SLURM - Tasks & OpenMPI/MPI

When running jobs enabled with OpenMPI/MPI, there is some confusion around how it all works and what the correct settings for SLURM are. The biggest confusion is around what a ‘Task’ is, and when to use them.

Tasks

Think of a task as a ‘Bucket of Resources’ you ask for. It cannot talk to another bucket without some way to communicate - this is what OpenMPI/MPI does for you. It lets any number of buckets talk to each other.

When asking SLURM for resources, when you ask for N Tasks, you will get N tasks of X size that you asked for, and all are counted against your usage. For example

  • -N12 –cpus-per-task=10 –mem-per-cpu=2G

Will get you a combined total of 120 CPUs and 240GB of RAM spread across 12 individual little instances.

Running the Job

There are several ways to correctly start OpenMPI/MPI based programs. SLURM does an excellent job of integrating with OpenMPI/MPI, so usually it will ‘Just Work’. Its highly dependant upon how the program is structured and written. Here are some options that can help you boot things when they do not go to plan.

  • mpirun - bootstraps a program under MPI. Best tested under a manual allocation via salloc.
  • srun - Acts nearly the same as ‘sbatch’ but runs immediacy via SLURM, instead of submitting the job for later execution.

OOM Killer

Remember, that each ‘task’ is its own little bucket - which means that SLURM tracks it individually! If a single task goes over its resource allocation, SLURM will kill it, and usually that causes a cascade failure with the rest of your program, as you suddenly have a process missing.

IsoSeq3: Installation

IsoSeq3, from Pacific Bio Sciences has install instructions that won’t get you all the way on DeepThought. There are some missing packages and some commands that must be altered to get you up and running. This guide will assume that you are starting from scratch, so feel free to skip any steps you have already performed.

The steps below will:

  • Create a new Virtual Environment
  • Install the dependencies for IsoSeq
  • Install IsoSeq3
  • Alter a SLURM script to play nice with Conda

Conda/Python Environment

Only thing you will need to decide is ‘where you want to store my environment’ you can store it in your /home directory if you like or in /scratch. Just put it someplace that is easy to remember. To get you up and running (anywhere it says FAN, please substitute yours):

  • module load miniconda/3.0
  • conda create -p /home/FAN/isoseq3 python=3.7
  • source activate /home/FAN/isoseq3
  • You may get a warning saying ‘your shell is not setup to use conda/anaconda correctly’ - let it do its auto-configuration. Then Issue
    • source ~/.bashrc

When all goes well, your prompt should read something similar to

../_images/conda_active_env.png

Notice the (/home/ande0548/isoseq3)?

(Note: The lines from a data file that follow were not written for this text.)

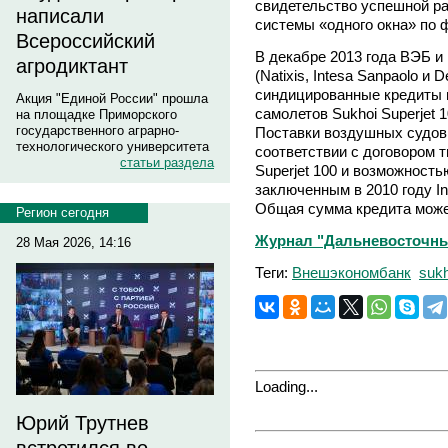
свидетельство успешной р
написали
системы «одного окна» по 
Всероссийский
В декабре 2013 года ВЭБ 
агродиктант
(Natixis, Intesa Sanpaolo и
синдицированные кредиты 
Акция "Единой России" прошла
самолетов Sukhoi Superjet 
на площадке Приморского
государственного аграрно-
Поставки воздушных судов 
технологического университета
соответствии с договором т
статьи раздела
Superjet 100 и возможность
заключенным в 2010 году Inte
Общая сумма кредита может
Регион сегодня
Журнал "Дальневосточный
28 Мая 2026, 14:16
Теги:
Внешэкономбанк
sukh
Loading...
Юрий Трутнев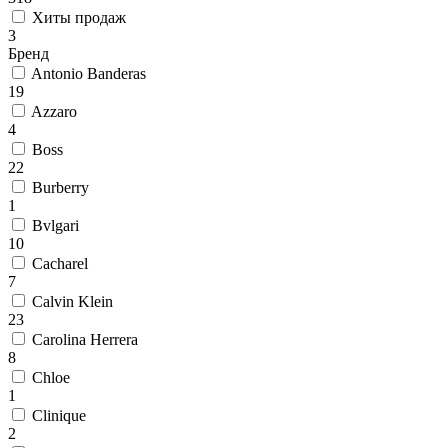
Хиты продаж
3
Бренд
Antonio Banderas
19
Azzaro
4
Boss
22
Burberry
1
Bvlgari
10
Cacharel
7
Calvin Klein
23
Carolina Herrera
8
Chloe
1
Clinique
2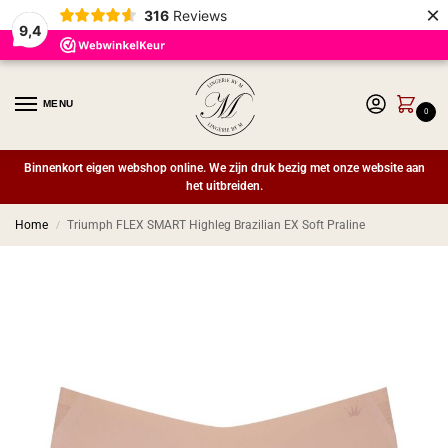
×
316
Reviews
9,4
MENU
0
Binnenkort eigen webshop online. We zijn druk bezig met onze website aan
het uitbreiden.
Home
Triumph FLEX SMART Highleg Brazilian EX Soft Praline
/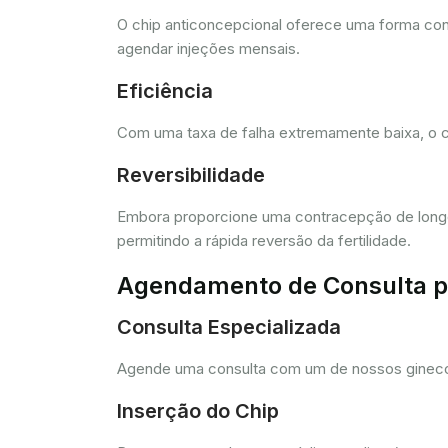
O chip anticoncepcional oferece uma forma conv
agendar injeções mensais.
Eficiência
Com uma taxa de falha extremamente baixa, o c
Reversibilidade
Embora proporcione uma contracepção de longo 
permitindo a rápida reversão da fertilidade.
Agendamento de Consulta pa
Consulta Especializada
Agende uma consulta com um de nossos ginecolo
Inserção do Chip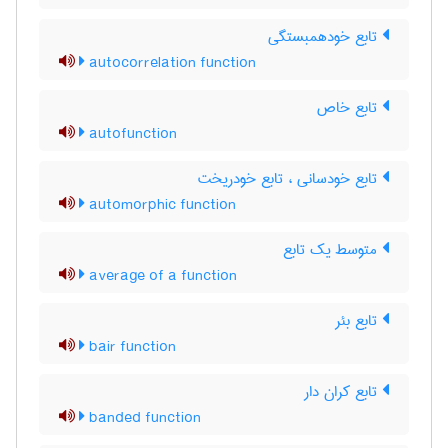
تابع خودهمبستگی
autocorrelation function
تابع خاص
autofunction
تابع خودسانی ، تابع خودریخت
automorphic function
متوسط یک تابع
average of a function
تابع بئر
bair function
تابع کران دار
banded function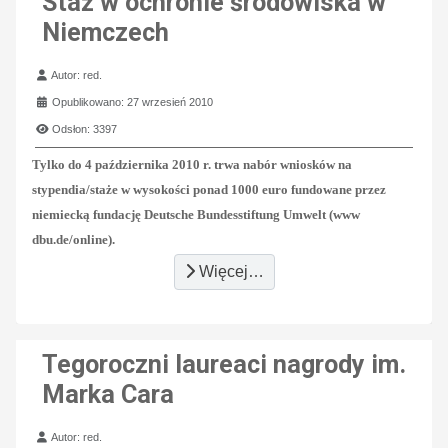
Staż w ochronie środowiska w
Niemczech
Szczegóły
Autor:
red.
Opublikowano: 27 wrzesień 2010
Odsłon: 3397
Tylko do 4 października 2010 r. trwa nabór wniosków na
stypendia/staże w wysokości ponad 1000 euro fundowane przez
niemiecką fundację Deutsche Bundesstiftung Umwelt (www
dbu.de/online).
Więcej…
Tegoroczni laureaci nagrody im.
Marka Cara
Szczegóły
Autor:
red.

Thats a marker to tell you which Python/Conda Environment you have active at this point.

BX Python

The given bx-python version in the wiki doesn’t install correctly, and if it does work, then it will fail on run. To get a working version, run the following.

  • conda install -c conda-forge -c bioconda bx-python

Which will get you a working version.

IsoSeq3

Finally, we can install IsoSeq3 and its dependencies.

  • conda install -c bioconda isoseq3 pbccs pbcoretools bamtools pysam lima

Will get you all the tools installed into your virtual environment. To test this, you should be able to call the individual commands, like so.

../_images/conda_isoseq3_installed.png

SLURM Modifications

You may get an issue when you ask SLURM to run your job about CONDA not being initialised correctly. This is a very-brute-force hammer approach, but it will cover everything for you.

Right at the start of your script, add the following lines:

  • module load miniconda/3.0
  • conda init –all
  • source /home/FAN/.bashrc
  • conda activate /path/to/conda/environment

This will load conda, initialises (all of your) conda environment(s), force a shell refresh and load that new configuration, then finally load up your environment. Your job can now run without strange conda-based initialisation errors.

BX-Python

The given bx-python is a problematic module that appears in many of the BioScience packages in Conda, below will get you a working, Python 3 version. These steps are the same as the installation for IsoSeq3, but given how often this particular python package gives the support team issues, it gets its own section!

  • conda install -c conda-forge -c bioconda bx-python